No fundo, o memorando limita-se a reafirmar a política que o PS para o sector da saúde. O PSD e o CDS têm toda a legitimidade para mudar de política, só não podem invocar o memorando como desculpa. Para terminar, e em jeito de antecipação de reformas futuras, importa desmontar alguns mitos difundidos sobre o SNS:




  • O SNS não é eficaz: desde 1979, a mortalidade infantil passou de 29/1000 para 3/1000, e a esperança média de vida passou de 71 para 79 anos;




  • O SNS não responde às necessidades dos portugueses: o total de consultas hospitalares aumentou 29%, passando de cerca de oito milhões de em 2005 para quase onze milhões em 2010; o tempo de espera para cirurgia reduziu-se 62%, de 8,6 meses em 2005 para pouco mais de 3 meses em 2010; e, finalmente, diminuiu o número de pessoas em listas de espera: de 248 mil em 2005 para 161 mil em 2010. A Rede Nacional de Cuidados Continuados tem 4.720 camas em funcionamento, tendo já sido assistidos 60 mil utentes. Estão em actividade 223 equipas multidisciplinares que prestam apoio diário a 8.103 pessoas. O cheque dentista abrange as mulheres grávidas, os beneficiários do Complemento Solidário para Idosos e os alunos até aos 13 anos, englobando mais de 900 mil utentes




  • Portugal gasta demasiado em saúde: Portugal gasta menos em saúde do que a média da OCDE, quer quando falamos de despesa pública per capita, quer quando falamos de despesa privada per capita.




  • Crescimento das despesas está descontrolado: O crescimento médio anual com a despesa de saúde (pc) entre 2000-2008 foi dos mais baixos na OCDE: 2,3%, que compara com 4,2 de média na OCDE, com 4.7 em Espanha ou 4.6 no Reino Unido, 7.6 na Irlanda, 7.4 na Polónia;




  • O SNS não é eficiente: Num estudo da OCDE sobre eficiência dos sistemas de saúde, Portugal apresenta melhores indicadores de qualidade e tem menos despesa per capita que a média da OCDE . Os EUA são o país que mais gasta e apresenta uma esperança média de vida de 78 anos, Portugal com quase ¼ do gasto alcança os 79 anos. Portugal está entre os 6 países mais eficientes da OCDE. Portugal é um dos países onde os custos administrativos do sistema de saúde são menores em termos percentuais do custo global do sistema de saúde (abaixo dos 2%).




  • Concorrência entre Público e Privado pouparia dinheiro ao Estado: A ideia de que a concorrência seria mais favorável que a complementaridade que temos, assenta no mito de que dois sectores têm os mesmos direitos e obrigações. Ora, o sector público tem serviços e obrigações de que o privado está isento: urgência de 24 horas, oferta de várias especialidades, formação de médicos e enfermeiros, menos condições para redimensionar unidades e tem a obrigação de estar presente em zonas deprimidas. No modelo proposto pelo PSD o sector privado seleccionaria sua clientela entre as patologias menos graves (e mais baratas), enviando os doentes caros para o SNS, no final da sua exploração rentável pelo sector privado. Esta solução não pouparia, antes sairia mais cara.

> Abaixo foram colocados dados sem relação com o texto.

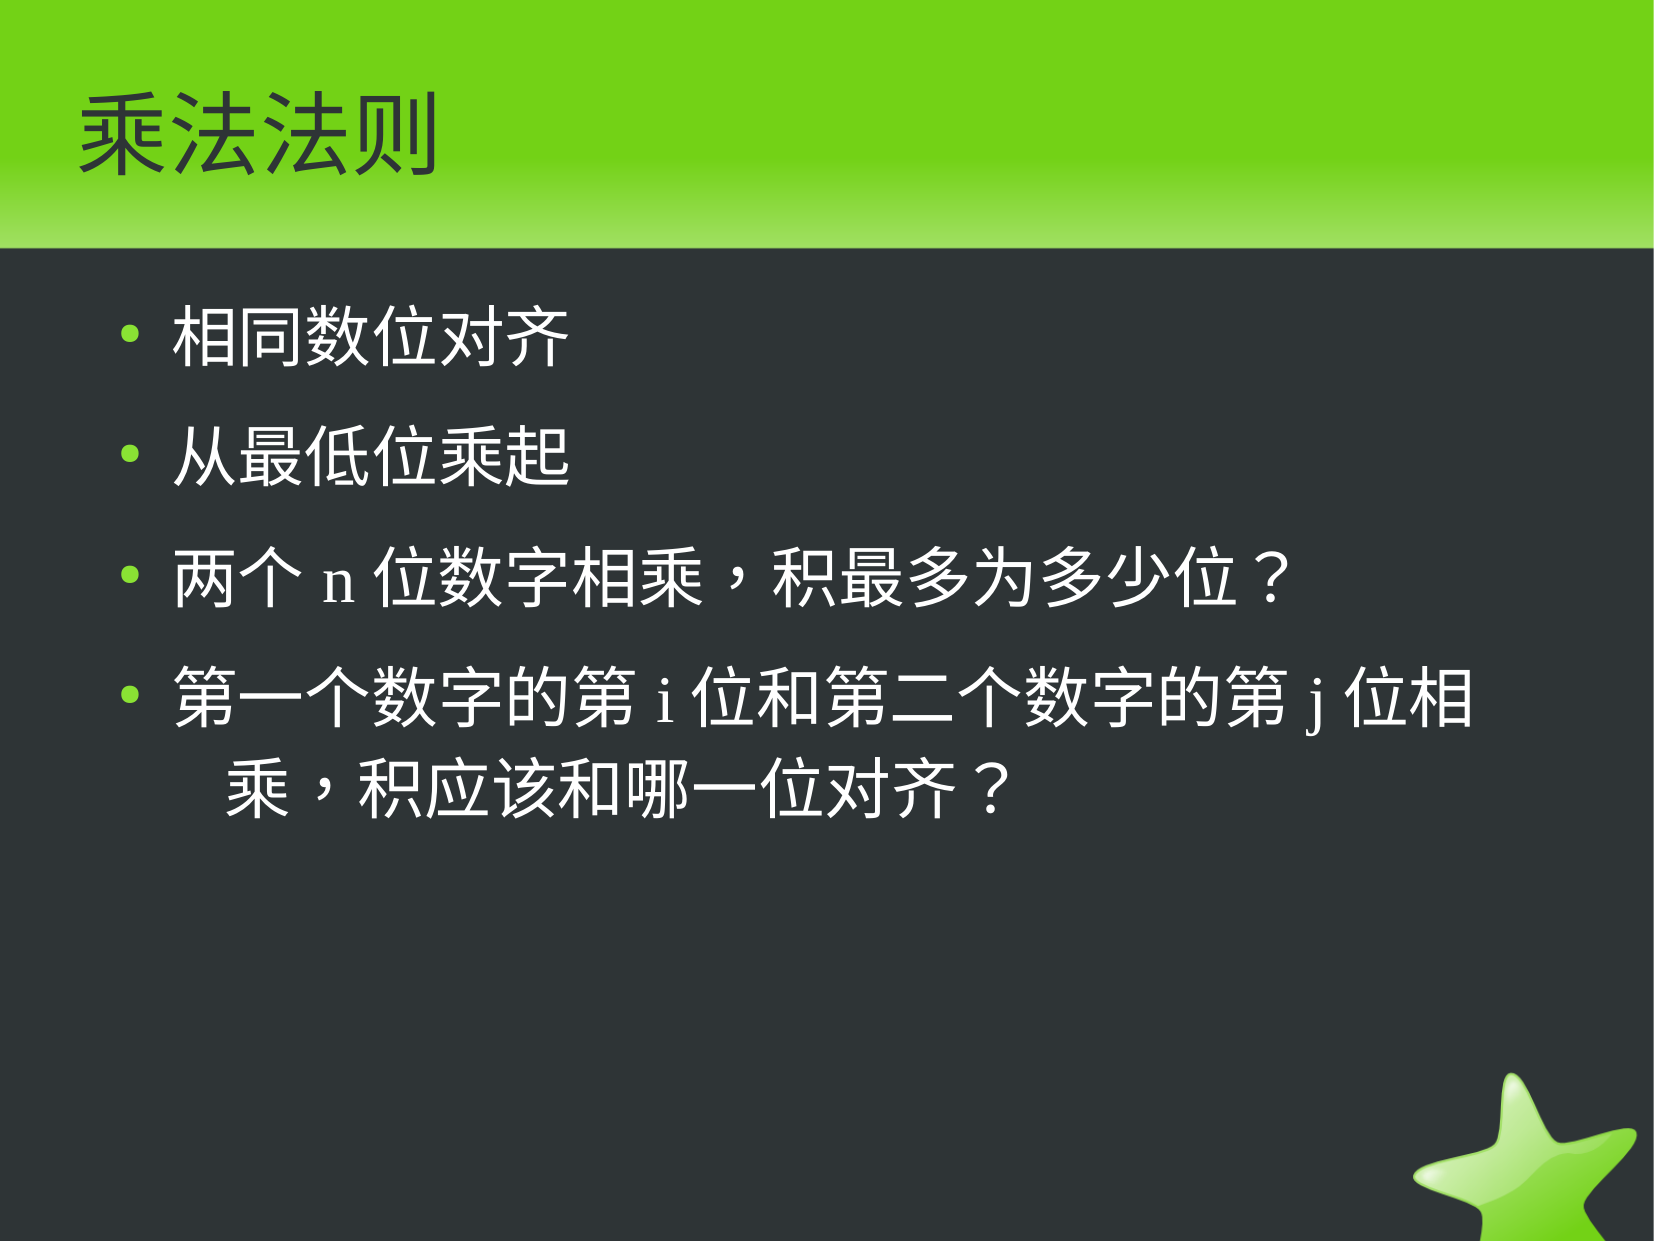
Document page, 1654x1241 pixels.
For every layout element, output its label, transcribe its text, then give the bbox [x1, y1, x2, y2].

picture [0, 0, 1654, 1241]
list 相同数位对齐 从最低位乘起 两个n位数字相乘，积最多为多少位？ 第一个数字的第i位和第二个数字的第j位相乘，积应该和哪一位对齐？ [82, 290, 1571, 1109]
title 乘法法则 [76, 29, 1565, 237]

  • Para ser justo o SNS deve ser pago por quem pode: O PSD resiste à gratuitidade do SNS e quer impor pagamentos por escalão de rendimento, invertendo assim a lógica do acesso universal. Com barreiras de preço no momento do acesso, perde-se equidade, estigmatiza-se a desigualdade e amplia-se a fraude. Os mais ricos já pagam mais no acesso à saúde, mas fazem-no através dos impostos, não no momento em que chegam ao hospital e precisam de tratamento. Um SNS tendencialmente gratuito é a garantia que todos, qualquer que seja a sua condição, têm acesso aos mesmos cuidados de saúde, com a mesma qualidade.